By Alyssa Seidman
On Oct. 23, during Common Hour, the second poetry reading of the semester featured married poets Steve Dalachinsky and Yuko Otomo. The poets presented their work to many students of the LIU Post community in the Steinberg Museum of Art in Hillwood Commons. The event was open to the public and was sponsored by the English Department. The pair took turns sharing some of their pieces that expressed their emotions when viewing artwork or listening to music.
Yuko Otomo, a native of Japan, is known for her bilingual poetry as well as her haikus. At the reading, she shared four haikus that reflected the four seasons of the year. Otomo mentioned before reading that the series was being translated into a dance piece to be performed in front of audiences. “From a Firefly’s Eye,” choreographed by Nancy Zendora and performed by the Zendora Dance Company, embodied Otomo’s haikus and captured the changing moods of the seasons. The haikus were first read in Japanese, and then in their English translation.
Otomo’s knack for visual artistry is seen through her poems on art. In her art concentration, she had focused on the study of abstraction and created a body of work spanning over three decades. Several of her poems are published in the anthology “A Convergence of Birds: Original Fiction and Poetry Inspired by Joseph Cornell.” Otomo’s work was recently picked up by Ugly Duckling Presse, which The Village Voice voted the Best Small Press of 2013. Otomo conducted her reading with a calm, soothing nature, which was the perfect accompaniment for the deep lines of poem she is known to create.
Steve Dalachinsky, also a visual and verbal artist like his counter part, is a native New Yorker from Brooklyn.

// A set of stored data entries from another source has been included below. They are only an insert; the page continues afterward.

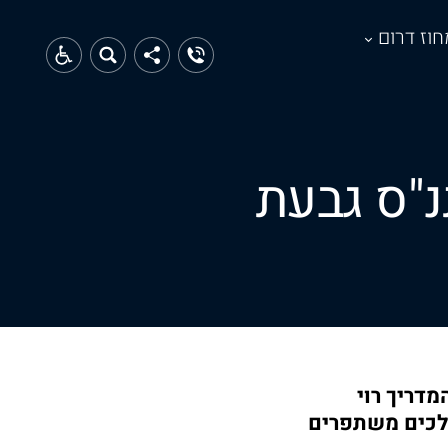
חוז דרום
"ס גבעת
מדריך רוי
ולכים משתפרים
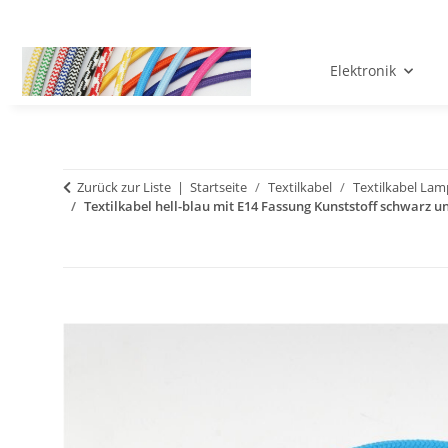
Elektronik
Zurück zur Liste
Startseite
Textilkabel
Textilkabel La
Textilkabel hell-blau mit E14 Fassung Kunststoff schwarz u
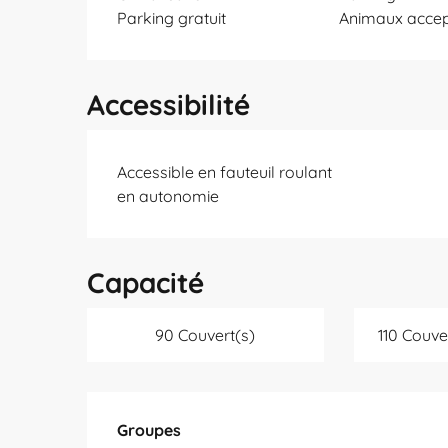
Parking gratuit
Animaux acce
Accessibilité
Accessible en fauteuil roulant
en autonomie
Capacité
90 Couvert(s)
110 Couve
Groupes
Groupes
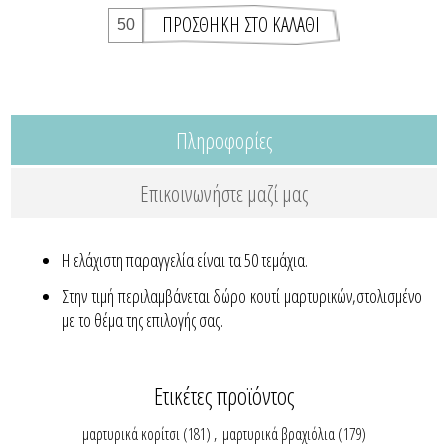
Πληροφορίες
Επικοινωνήστε μαζί μας
Η ελάχιστη παραγγελία είναι τα 50 τεμάχια.
Στην τιμή περιλαμβάνεται δώρο κουτί μαρτυρικών,στολισμένο
με το θέμα της επιλογής σας.
Ετικέτες προϊόντος
μαρτυρικά κορίτσι
(181)
,
μαρτυρικά βραχιόλια
(179)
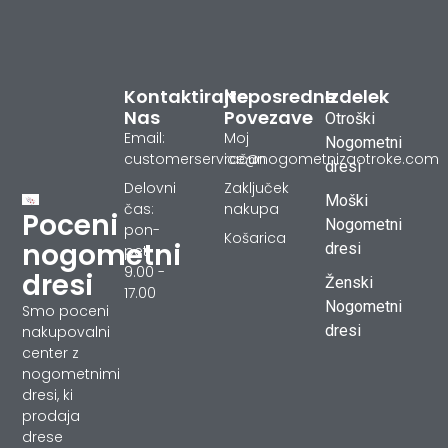
Kontaktirajte
Neposredne
Izdelek
Nas
Povezave
Otroški
Email:
Moj
Nogometni
customerservice@nogometnizaotroke.com
račun
dresi
Delovni
Zaključek
Moški
čas:
nakupa
Poceni
Nogometni
pon-
Košarica
nogometni
dresi
pet
9.00 -
dresi
Ženski
17.00
Nogometni
Smo poceni
dresi
nakupovalni
center z
nogometnimi
dresi, ki
prodaja
drese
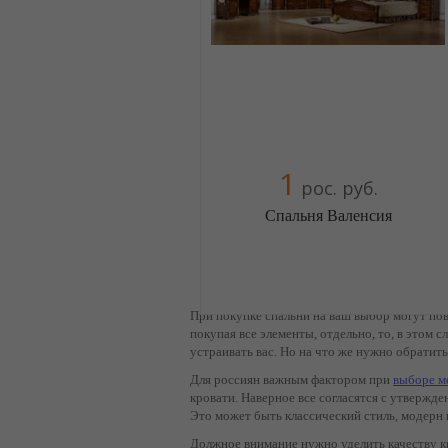
+380674454541
+380674454541
+380674454541
+380674454541
+380674454541
+380674454541
+380674454541
1
рос. руб.
+380674454541
+380674454541
Спальня Валенсия
+380674454541
+380674454541
+380674454541
Меблиотека - огромный выбор
(Москва)
+380674454541
При покупке спальни на ваш выбор могут по
5 отзыв(а)
, 100% положительных
покупая все элементы, отдельно, то, в этом
+380674454541
устраивать вас. Но на что же нужно обратит
Компания верифицирована
Для россиян важным фактором при
выборе м
+380674454541
кровати. Наверное все согласятся с утвержде
+380674454541
Это может быть классический стиль, модерн и
+380674454541
Должное внимание нужно уделить качеству к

Dalachinsky is one of the last surviving poets of the Beat Generation, and was influenced at age 14 by famous poet Allen Ginsberg. He told the audience that his first poem came from his work, which was written entirely while listening to live music. The piece was inspired by musician Cecil Taylor and artist Jackson Pollock, who Dalachinsky labeled as “wild” in their craft.
He read poems of great length with some confusing terms scattered throughout, which he then clarified as his stylistic use of nonsensical and made-up words. He presented two poems about the homeless of New York that were based on true stories from his time in the city, and read a piece from a collection of poems he had written while listening to jazz saxophonist Charles Gayle. The jazz piece, he said, was intended to be “a ha-ha to those who assumed [he] was a jazz poet.”
While spending time in France with Otomo and fellow poet Ted Joans, Dalachinsky wrote a poem while viewing the show “The Origin of Abstraction” in Paris, and shared it at the reading as his final piece. Dalachinsky was alive and animated during his time at the podium, and was an all-around inspiring figure, sharing personal anecdotes along with his poetry.
The Poetry Center at LIU Post, which was started by the English Department in the 1960s, will be hosting other events later in the semester. A one-woman show, featuring Prudence Wright Holmes, comes to Hillwood Tuesday, Nov. 12. Artist Belinda Kremer showcases her work in the Steinberg Art Museum on Wednesday, Dec. 4. These events will also be hosted during common hour, and will be free for students to enjoy.